21.11.06

Goyas Geister


Spanien, USA, Frankreich 2006 (Goya's Ghosts) Regie: Milos Forman mit Javier Bardem, Natalie Portman, Stellan Skarsgård 114 Min. FSK: ab 12
 
Der Regisseur von "Amadeus" und "Valmont" (emp)fand bereits vor fünfzig Jahren in einem Bericht über die Inquisition Parallelen zu der kommunistischen Herrschaft. Jetzt zeichnet er ein Historienbild, bei dem der Maler Goya fast zu Nebenfigur wird und die Schrecken der Inquisition Rachel Portmans Figur der schönen Ines brechen. Die Monstrositäten der katholischen Kirche erweisen sich mit den Bildern von Guantanamo als erschreckend zeitgemäß.
 
Im Spanien des Jahres 1792 arbeitet Goya (Stellan Skarsgård) als Hofmaler, der gleichzeitig seine kunstvollen und bloßstellenden Karikaturen überall in Spanien verkauft.
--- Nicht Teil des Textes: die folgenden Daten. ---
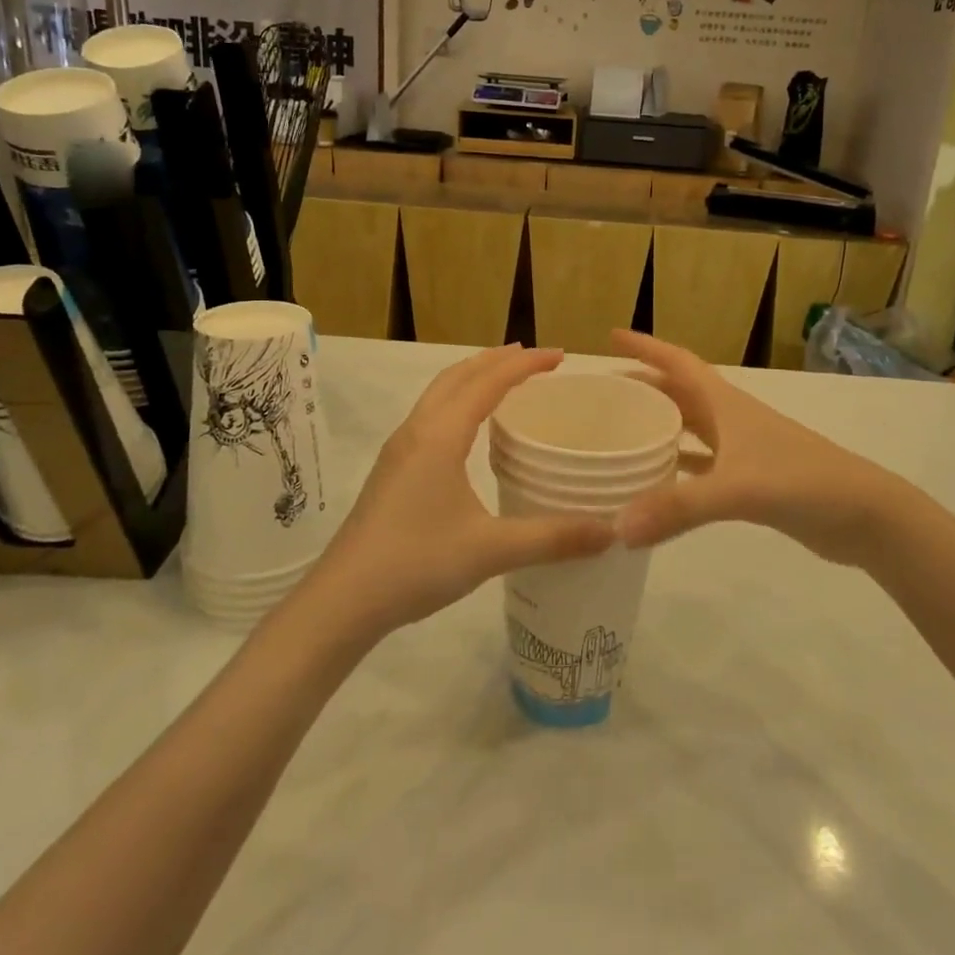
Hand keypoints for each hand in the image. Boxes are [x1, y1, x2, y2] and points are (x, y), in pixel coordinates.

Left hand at [300, 345, 614, 638]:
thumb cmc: (416, 563)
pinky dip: (457, 401)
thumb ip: (552, 538)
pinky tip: (469, 431)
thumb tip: (611, 532)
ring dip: (473, 377)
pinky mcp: (392, 470)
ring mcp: (399, 450)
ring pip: (439, 394)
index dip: (526, 364)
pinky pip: (430, 415)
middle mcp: (417, 431)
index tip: (560, 356)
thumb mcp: (490, 551)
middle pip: (459, 375)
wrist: (343, 599)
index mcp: (440, 435)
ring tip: (504, 380)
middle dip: (497, 360)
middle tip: (535, 359)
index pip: (488, 382)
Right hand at [610, 330, 896, 566]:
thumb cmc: (803, 481)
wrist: (865, 515)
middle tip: (603, 394)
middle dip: (644, 387)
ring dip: (659, 425)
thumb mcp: (739, 489)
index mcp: (726, 403)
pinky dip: (677, 468)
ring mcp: (742, 449)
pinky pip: (701, 465)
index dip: (646, 347)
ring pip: (689, 428)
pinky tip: (656, 481)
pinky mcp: (750, 479)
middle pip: (679, 392)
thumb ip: (679, 507)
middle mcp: (731, 418)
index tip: (611, 337)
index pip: (678, 362)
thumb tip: (617, 527)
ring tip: (621, 433)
Da erhält Ines (Rachel Portman), Muse und Modell für Goya, eine Vorladung der "Heiligen Inquisition", einer eher schweinischen, als heiligen Veranstaltung, die im Land des auserwählten spanischen Volkes besonders aufblühte. Ines geht noch unsicher lächelnd hinter die Mauern der Inquisition, doch bald zerreißen markerschütternde Schreie das opulente Bildervergnügen. Die verschrobenen Sadisten der Kirche foltern wieder für ihre Lust, ihre Ideologie und um weiter mit Angst zu herrschen.
 
Als Goya von der schrecklichen Lage seiner Muse und Modell hört, inspiriert ihn das zu einem Kupferstich. Der Vater von Ines zwingt jedoch den einflussreichen Pater Lorenzo (Javier Bardem) zur Hilfe. Erst bietet man Geld, dann folgen die gleichen Foltern wie bei Ines. (Wobei Bardem die Kleider anlassen darf!) So gesteht Lorenzo absurde Dinge und der Vater versucht zu beweisen, dass unter Folter alles gestanden wird. Doch die Hoffnung auf gesunden Menschenverstand erfüllte sich auch damals nicht, die Kirche entlässt Ines nicht aus ihren Fängen. Lorenzo wird selbst verfolgt, sein Porträt verbrannt.
 
Nach Konrad Wolfs exzellentem "Goya", der selbst von Dämonen gequält wurde und den kunstvollen, melancholischen Erinnerungen "Goya in Bordeaux" von Carlos Saura, enthält der Forman-Film am wenigsten Goya. Das Verhältnis von Kunst und Macht behandelt Forman in einzelnen Episoden am Rande, wenn etwa Napoleon durch den Prado geführt wird. Oder wenn die Königin unschön porträtiert wird. Dabei kommt die Nachricht von der Hinrichtung des französischen Königs an. Ein bedeutungsvoller Einschnitt, aber das Handlungsgerüst orientiert sich weiter an Ines. Fünfzehn Jahre später überziehen die Soldaten Napoleons das Land mit Schrecken, die Goya in seinen berühmten und immer wieder zitierten "Schrecken des Krieges" festhält. So wird dem Land kurzzeitig die Kirche ausgetrieben, menschlicher wird es dadurch kaum. Die neue Freiheit entlässt eine geschundene, wahnsinnige Ines aus den Kerkern der Inquisition, während die Täter hinter Gitter kommen. Der taube Goya nimmt sich ihrer an, um ihre Tochter zu suchen. Und sieht sie tatsächlich im Retiro - unter unerwarteten Umständen...
 
Die eigentliche Hauptrolle spielt Javier Bardem ("Das Meer in mir", "Live Flesh") als ambivalenter Pater Lorenzo. Wenn er die Inquisition thematisiert, ist der Film ungemein aktuell, dann zeigt er all die Übel der Vorverurteilung, der Rechtlosigkeit bei heiligen Kriegen, die Übel der Religion und der Dogmen. Ansonsten eine freie Biographie mit dramatischen Ereignissen in unruhigen Zeiten.